Monopsony in Safety Evaluation
The third dimension is institutional concentration. Claude Mythos was evaluated by UK AISI — and essentially only UK AISI, given that the Project Glasswing consortium of 40+ entities operates under defensive-use restrictions that preclude publishing independent capability red-teams. AISI reported 73% success on expert CTF tasks and 22-of-32 average steps on TLO network takeover. These numbers have had zero independent cross-validation.
The US AISI, the EU AI Office, and academic labs all lack access to Mythos for independent evaluation. When a single government body is the entire external evaluation corpus for a model Anthropic itself classifies as ASL-4 (extremely dangerous), benchmark legitimacy becomes a question of institutional trust rather than methodology. This mirrors the evaluation monopsony that existed in prior eras: OpenAI's Evals were the only source for GPT-4 capability data until weeks after release. But the scale is larger — Mythos's capability is higher-stakes, and the evaluation body's exclusive access means there is no adversarial review.
Leaderboard Shopping Ends When Signals Decorrelate
SmartScope's April 2026 critique of Gemini 3.1 Pro's '13 out of 16 wins' framing shows labs now openly select their evaluation set. Google omitted creative writing and agentic computer use (where Claude and GPT-5.4 lead respectively) from its headline comparison. This is not new, but it has reached the point where leaderboard shopping — moving models between different eval sets to find advantageous comparisons — has exhausted its signal value.
When three frontier labs have three completely different benchmark signatures — Gemini 3.1 Pro leading on ARC-AGI-2 and multimodal video; DeepSeek V4 claiming HumanEval and coding; Claude Mythos dominant in cyber-security capability — the leaderboards that are supposed to produce comparable signals have become decorrelated noise. Artificial Analysis's TTS leaderboard (Elo 1,211 for Gemini, ~1,280 for ElevenLabs) remains useful because it is narrow-domain and actively adjudicated. But general-purpose leaderboards like LMSys Arena or HELM have become too slow relative to release cadence to serve as purchasing criteria.
What This Means for Practitioners
The pragmatic response is already emerging in enterprise procurement: teams are building internal eval harnesses tied to their actual workflows, treating public benchmarks as release-note signal rather than purchasing criteria. This is expensive — eval engineering is a specialized skill that junior AI teams lack — which creates a second-order effect: larger enterprises with dedicated eval teams will increasingly pick models against evidence their competitors cannot see.
For ML engineers evaluating frontier models, the implication is clear: do not trust public leaderboards as the source of truth for comparative capability.
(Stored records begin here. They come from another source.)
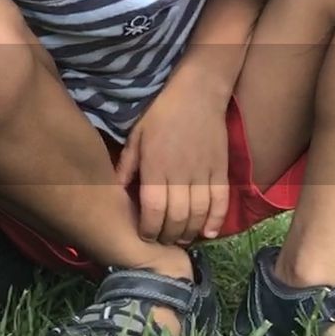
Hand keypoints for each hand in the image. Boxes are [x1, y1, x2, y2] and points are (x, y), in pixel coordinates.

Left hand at [115, 79, 229, 245]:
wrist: (197, 93)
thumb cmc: (161, 113)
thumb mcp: (136, 136)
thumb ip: (127, 165)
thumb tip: (113, 189)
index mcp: (156, 166)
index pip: (153, 208)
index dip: (149, 228)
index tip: (144, 236)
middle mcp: (180, 173)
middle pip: (176, 216)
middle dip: (168, 236)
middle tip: (162, 242)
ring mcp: (203, 172)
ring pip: (198, 213)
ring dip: (189, 232)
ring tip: (181, 239)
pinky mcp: (221, 169)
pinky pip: (220, 200)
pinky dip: (216, 220)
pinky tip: (208, 233)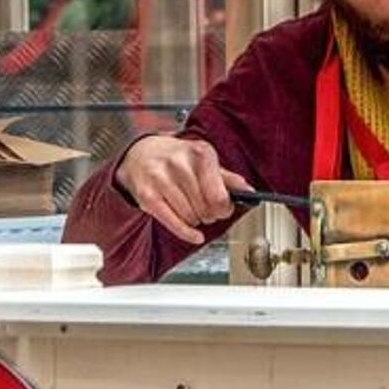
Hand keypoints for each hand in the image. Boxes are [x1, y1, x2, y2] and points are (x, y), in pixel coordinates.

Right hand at [113, 134, 251, 244]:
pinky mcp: (146, 196)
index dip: (225, 208)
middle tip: (209, 212)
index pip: (219, 195)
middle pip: (206, 208)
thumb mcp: (203, 160)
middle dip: (211, 214)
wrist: (140, 153)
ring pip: (190, 217)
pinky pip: (172, 223)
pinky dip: (186, 233)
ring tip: (193, 211)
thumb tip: (248, 191)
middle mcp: (179, 164)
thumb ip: (226, 177)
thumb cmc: (176, 158)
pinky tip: (194, 235)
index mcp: (200, 153)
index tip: (225, 209)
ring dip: (196, 220)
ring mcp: (161, 179)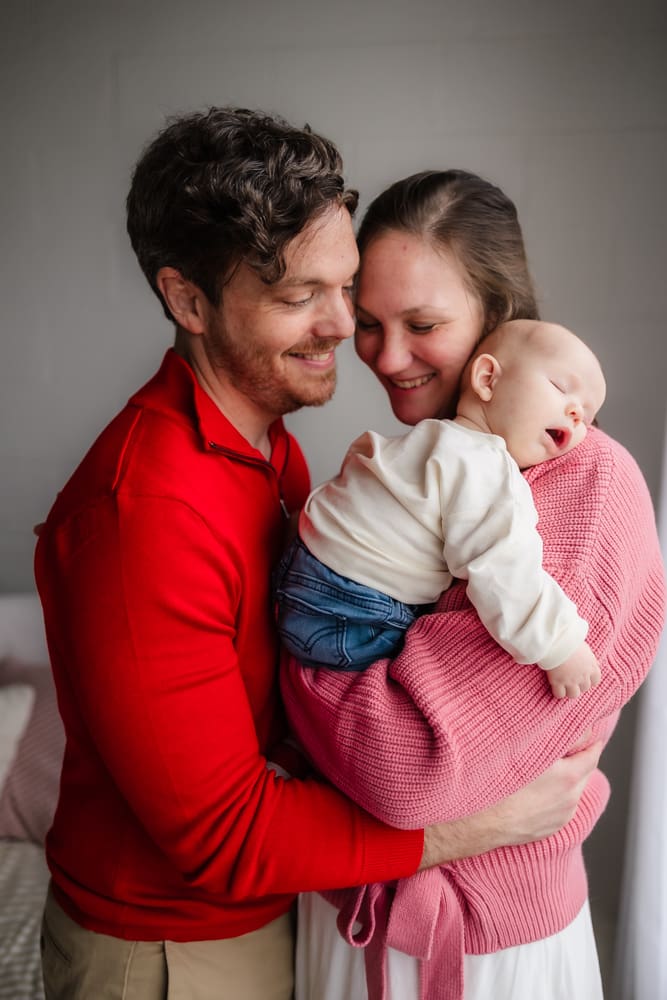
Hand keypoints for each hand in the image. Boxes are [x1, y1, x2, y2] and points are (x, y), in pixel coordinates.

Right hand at [419, 740, 602, 868]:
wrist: (478, 822)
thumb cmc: (495, 779)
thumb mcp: (525, 747)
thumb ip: (556, 734)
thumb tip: (576, 722)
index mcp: (568, 777)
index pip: (593, 750)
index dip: (588, 736)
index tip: (580, 727)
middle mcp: (571, 799)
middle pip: (585, 770)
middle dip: (576, 755)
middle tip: (559, 742)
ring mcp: (562, 816)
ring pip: (572, 788)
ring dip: (564, 776)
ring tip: (542, 765)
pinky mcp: (552, 828)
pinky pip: (560, 805)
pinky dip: (554, 794)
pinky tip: (534, 787)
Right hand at [547, 641, 600, 698]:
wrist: (558, 641)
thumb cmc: (571, 641)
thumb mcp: (586, 648)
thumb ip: (591, 658)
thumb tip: (596, 664)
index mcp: (591, 667)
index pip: (595, 681)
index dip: (589, 680)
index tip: (584, 678)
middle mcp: (583, 676)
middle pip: (584, 688)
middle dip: (579, 685)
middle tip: (572, 679)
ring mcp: (570, 681)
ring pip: (573, 694)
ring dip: (569, 691)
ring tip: (563, 685)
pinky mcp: (558, 682)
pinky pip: (559, 694)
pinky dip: (557, 692)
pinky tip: (555, 686)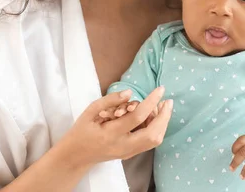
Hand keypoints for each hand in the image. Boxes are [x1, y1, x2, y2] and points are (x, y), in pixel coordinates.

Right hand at [56, 86, 172, 168]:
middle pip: (153, 135)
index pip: (137, 117)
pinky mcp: (131, 154)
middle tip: (168, 101)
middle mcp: (122, 146)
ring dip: (162, 122)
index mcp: (110, 133)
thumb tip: (130, 93)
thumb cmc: (82, 130)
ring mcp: (128, 153)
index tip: (160, 89)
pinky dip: (156, 128)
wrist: (76, 155)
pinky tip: (153, 116)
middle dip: (164, 116)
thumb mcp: (91, 110)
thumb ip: (110, 100)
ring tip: (161, 107)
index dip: (151, 101)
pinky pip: (150, 142)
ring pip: (155, 140)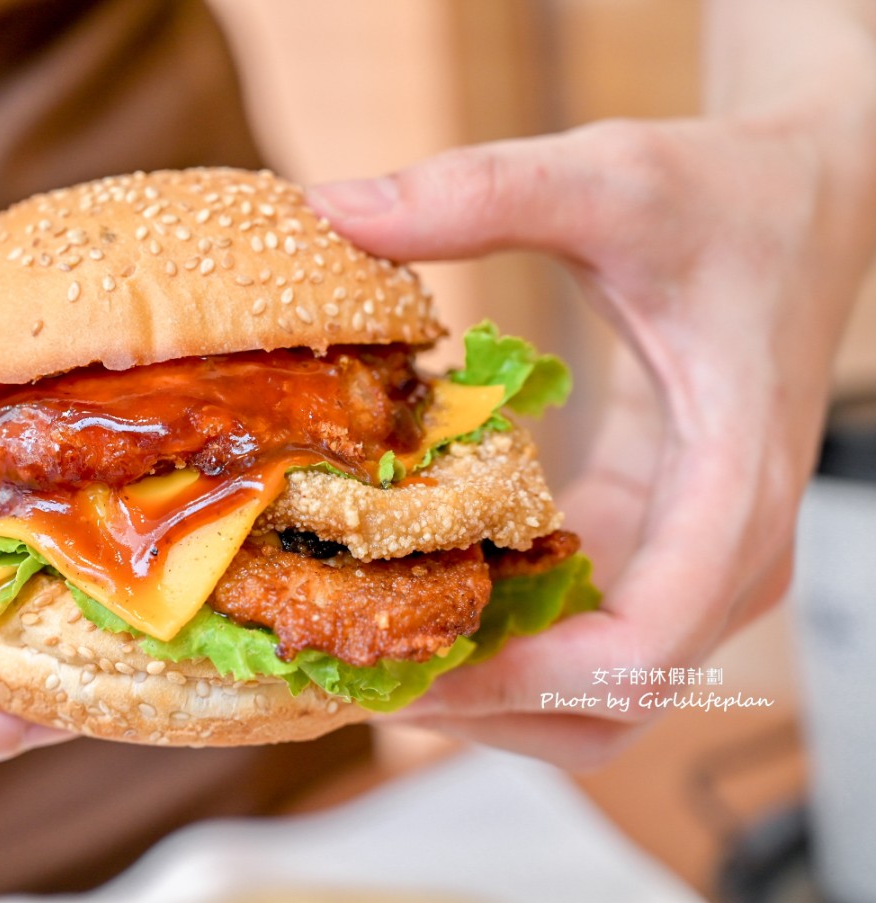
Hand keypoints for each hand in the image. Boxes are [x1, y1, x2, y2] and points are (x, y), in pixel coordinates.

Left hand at [309, 109, 875, 763]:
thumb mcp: (609, 178)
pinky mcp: (661, 542)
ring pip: (598, 691)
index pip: (647, 646)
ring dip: (491, 691)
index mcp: (731, 483)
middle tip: (362, 668)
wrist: (804, 202)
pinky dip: (506, 642)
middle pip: (612, 702)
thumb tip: (331, 207)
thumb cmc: (726, 196)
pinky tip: (418, 596)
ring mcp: (697, 557)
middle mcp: (726, 550)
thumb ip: (482, 192)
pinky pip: (587, 635)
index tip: (414, 666)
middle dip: (488, 706)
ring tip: (373, 644)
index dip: (524, 681)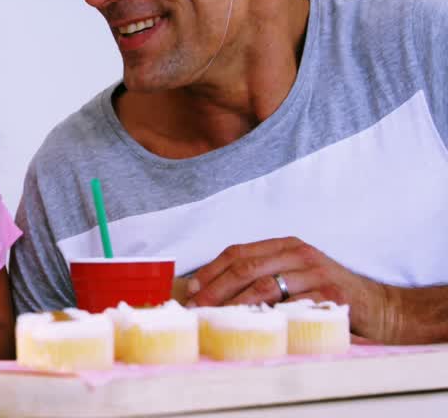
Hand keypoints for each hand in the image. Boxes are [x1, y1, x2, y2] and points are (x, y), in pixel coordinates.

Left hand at [185, 236, 393, 340]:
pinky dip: (268, 317)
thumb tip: (211, 289)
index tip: (191, 288)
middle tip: (197, 308)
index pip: (238, 252)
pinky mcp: (330, 294)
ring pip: (264, 286)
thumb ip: (263, 274)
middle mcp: (300, 254)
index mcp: (286, 245)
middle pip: (246, 268)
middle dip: (216, 289)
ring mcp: (316, 272)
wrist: (379, 307)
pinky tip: (252, 326)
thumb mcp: (296, 274)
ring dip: (235, 304)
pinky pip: (291, 306)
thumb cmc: (327, 292)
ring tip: (217, 318)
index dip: (211, 269)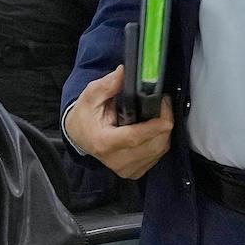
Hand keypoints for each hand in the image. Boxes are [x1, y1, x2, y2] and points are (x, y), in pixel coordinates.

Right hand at [63, 65, 173, 179]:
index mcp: (104, 142)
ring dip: (163, 132)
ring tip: (158, 114)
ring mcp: (126, 169)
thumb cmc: (85, 116)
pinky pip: (157, 156)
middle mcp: (116, 160)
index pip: (134, 137)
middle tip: (163, 104)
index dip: (154, 125)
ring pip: (158, 151)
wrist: (79, 136)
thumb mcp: (91, 96)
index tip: (165, 107)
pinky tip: (152, 130)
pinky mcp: (134, 172)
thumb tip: (123, 72)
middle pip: (153, 145)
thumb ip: (107, 84)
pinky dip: (160, 141)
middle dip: (164, 123)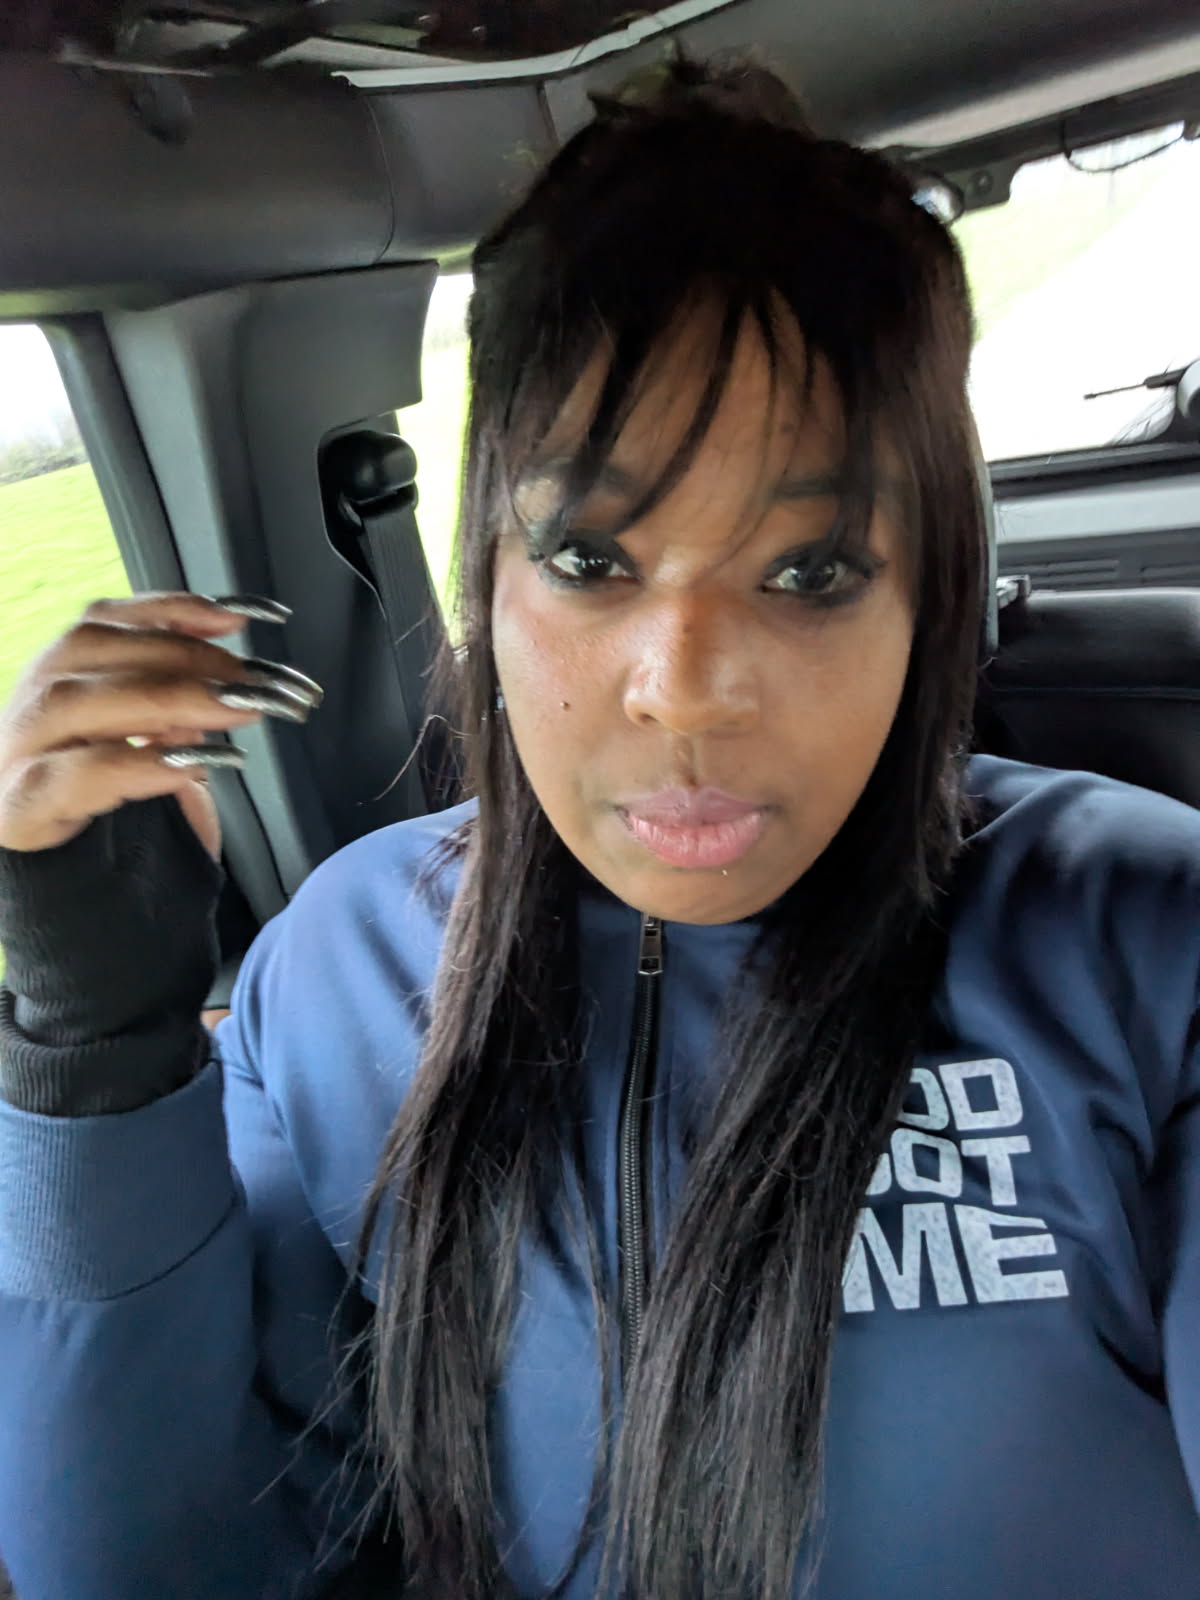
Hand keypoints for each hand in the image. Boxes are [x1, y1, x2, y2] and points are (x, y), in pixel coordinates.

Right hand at [0, 593, 321, 858]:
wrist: (87, 903)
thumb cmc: (124, 821)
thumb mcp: (160, 749)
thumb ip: (178, 704)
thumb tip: (224, 663)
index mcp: (55, 681)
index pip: (102, 621)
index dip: (169, 609)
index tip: (240, 617)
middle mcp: (24, 708)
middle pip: (86, 651)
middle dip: (179, 654)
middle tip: (252, 677)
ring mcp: (12, 758)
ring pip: (71, 702)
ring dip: (165, 697)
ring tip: (238, 710)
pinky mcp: (17, 811)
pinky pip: (70, 777)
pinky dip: (136, 763)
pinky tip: (192, 765)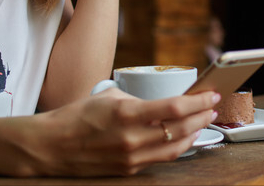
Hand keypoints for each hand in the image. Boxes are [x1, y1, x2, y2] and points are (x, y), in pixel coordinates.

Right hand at [27, 88, 219, 176]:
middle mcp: (132, 137)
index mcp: (127, 113)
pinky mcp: (128, 170)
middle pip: (181, 128)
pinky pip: (161, 159)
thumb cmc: (78, 116)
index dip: (198, 101)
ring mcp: (131, 157)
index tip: (210, 94)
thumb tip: (165, 101)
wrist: (51, 146)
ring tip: (204, 121)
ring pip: (176, 148)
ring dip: (195, 133)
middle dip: (202, 116)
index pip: (174, 107)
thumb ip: (139, 99)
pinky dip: (177, 147)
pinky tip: (184, 137)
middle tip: (212, 106)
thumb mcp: (110, 95)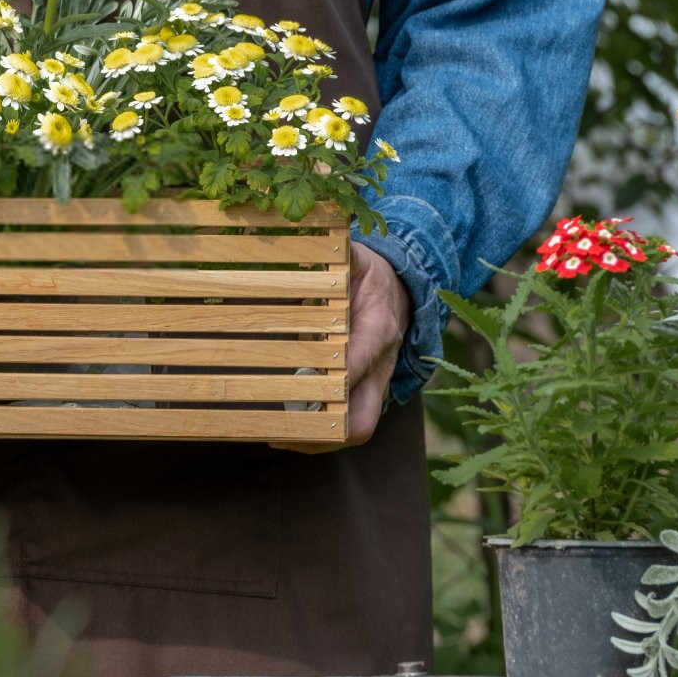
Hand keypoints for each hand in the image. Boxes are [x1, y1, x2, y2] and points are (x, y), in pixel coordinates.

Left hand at [275, 242, 410, 452]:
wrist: (402, 293)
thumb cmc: (371, 276)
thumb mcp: (359, 259)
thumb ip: (342, 254)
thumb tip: (323, 237)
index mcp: (377, 331)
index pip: (357, 364)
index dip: (331, 382)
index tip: (297, 390)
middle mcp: (380, 366)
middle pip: (362, 419)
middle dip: (323, 433)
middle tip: (278, 430)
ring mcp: (375, 385)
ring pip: (356, 429)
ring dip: (318, 438)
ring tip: (275, 434)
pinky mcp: (367, 394)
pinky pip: (348, 423)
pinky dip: (320, 432)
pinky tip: (285, 427)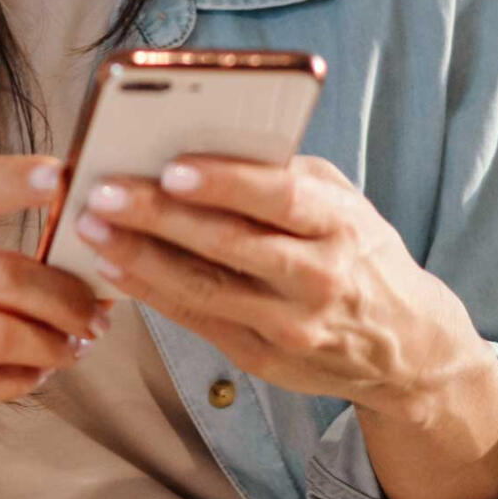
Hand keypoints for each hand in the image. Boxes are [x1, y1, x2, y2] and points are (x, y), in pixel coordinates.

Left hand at [72, 153, 491, 422]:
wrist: (406, 346)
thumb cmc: (357, 248)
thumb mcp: (341, 199)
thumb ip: (282, 173)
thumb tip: (202, 138)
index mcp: (340, 222)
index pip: (280, 197)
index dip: (225, 183)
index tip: (171, 167)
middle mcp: (319, 278)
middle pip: (229, 244)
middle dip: (158, 217)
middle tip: (102, 192)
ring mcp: (290, 326)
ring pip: (204, 289)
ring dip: (139, 257)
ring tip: (91, 227)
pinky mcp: (264, 360)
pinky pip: (197, 321)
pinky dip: (150, 293)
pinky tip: (111, 267)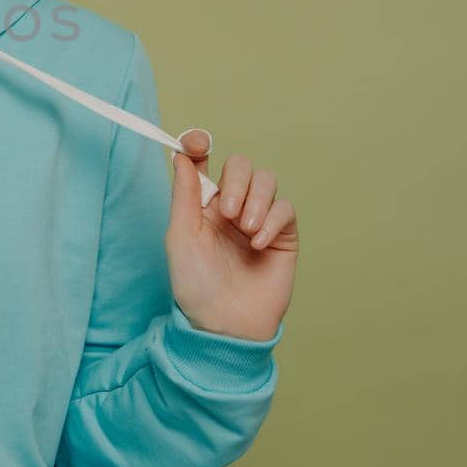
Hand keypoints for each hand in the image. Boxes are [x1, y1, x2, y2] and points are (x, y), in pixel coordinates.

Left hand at [165, 129, 298, 340]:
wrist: (225, 322)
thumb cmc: (196, 284)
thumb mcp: (181, 236)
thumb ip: (184, 194)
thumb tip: (182, 155)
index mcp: (201, 203)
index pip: (203, 160)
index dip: (199, 143)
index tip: (198, 144)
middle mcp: (230, 206)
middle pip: (240, 165)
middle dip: (237, 181)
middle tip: (228, 212)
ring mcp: (258, 219)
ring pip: (266, 180)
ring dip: (256, 200)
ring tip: (245, 229)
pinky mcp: (283, 235)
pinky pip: (286, 208)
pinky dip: (272, 221)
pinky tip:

Benchmark velocity (models improving 2.5x in 90 days) and selective framing (each lab's home-field benchmarks as headline numbers) have made the public evaluation infrastructure a noise channel rather than a signal channel. The durable signal comes from task-specific internal evaluation on your own workload — time-consuming, but the only method that filters out vendor-optimized benchmark selection.
For procurement teams, expect 2026-2027 to bifurcate evaluation into two tiers: public benchmarks as marketing signal, internal evals as decision criteria. Models with substantive external evaluations (Anthropic RSP documentation, OpenAI evals at release) have some legitimacy, but even these should be treated as baseline assumptions rather than final criteria. The benchmark infrastructure that existed in 2024 — HELM, LMSys Arena, HuggingFace leaderboards — has served its purpose and is now too slow relative to model release velocity to serve as market-clearing mechanism.